2008 has seen significant flux in the graphics add-in board market. NVIDIA started out on top, liberally harvesting the G80 architecture that did so well in 2007. ATI (AMD) then hit back with mid-range goodness oozing from the Radeon HD 4800-series, and took back the single-card performance crown with the twin-GPU Radeon HD 4870 X2 part.
However, from a business point of view, an architecture is only as good as the volume it enables you to sell through partners, and the mainstream segment, between £50-£100, is where ATI and NVIDIA make their bread-and-butter revenue.
The fast-moving nature of the graphics industry dictates that the price bracket (£50-£100) is a moving target, with parts being superseded, discontinued, and price-reduced in response to increased competition.
Right now, NVIDIA plies what we can call the mid-range sector with a multitude of overlapping SKUs, from newly-introduced GeForce 9500 GT, up through the GeForce 9600 GSO, 9600 GT, and topping off with the also-new 9800 GT.

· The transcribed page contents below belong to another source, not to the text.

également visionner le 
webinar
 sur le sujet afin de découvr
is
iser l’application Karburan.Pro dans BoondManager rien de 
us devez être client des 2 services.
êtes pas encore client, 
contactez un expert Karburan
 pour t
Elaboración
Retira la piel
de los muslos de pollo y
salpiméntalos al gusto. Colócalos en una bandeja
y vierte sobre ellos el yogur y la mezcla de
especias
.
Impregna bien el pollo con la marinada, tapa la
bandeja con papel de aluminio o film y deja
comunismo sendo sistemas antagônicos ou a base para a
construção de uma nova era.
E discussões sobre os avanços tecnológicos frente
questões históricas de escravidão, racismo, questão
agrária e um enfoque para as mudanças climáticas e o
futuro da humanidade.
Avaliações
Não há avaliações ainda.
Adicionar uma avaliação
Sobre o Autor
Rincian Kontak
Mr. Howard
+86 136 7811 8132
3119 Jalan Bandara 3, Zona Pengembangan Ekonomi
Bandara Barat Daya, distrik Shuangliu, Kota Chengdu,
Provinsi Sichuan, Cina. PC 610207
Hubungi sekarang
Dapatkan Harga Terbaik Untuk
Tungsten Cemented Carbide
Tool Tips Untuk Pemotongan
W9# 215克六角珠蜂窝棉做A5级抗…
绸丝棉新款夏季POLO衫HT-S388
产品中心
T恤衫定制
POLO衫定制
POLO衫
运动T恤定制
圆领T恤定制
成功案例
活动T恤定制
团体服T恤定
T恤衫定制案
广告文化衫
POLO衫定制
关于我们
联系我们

ATI, too, isn't short of a part, and the Radeon HD 3600/3800-series is available in a multitude of forms from an eclectic range of partners. Just above the magical £100 mark is the Radeon HD 4850.
Now, ATI, fresh off victory at the high-end of the market, is keen to distill Radeon HD 4800-series mana to the mid-range, and it really is no surprise that our focus for today is a GPU whose lineage is very much from HD 48x0.
ATI's Radeon HD 4670, priced at around £50, aims to redefine what's achievable for a relatively modest outlay. We tell you whether it succeeds or not.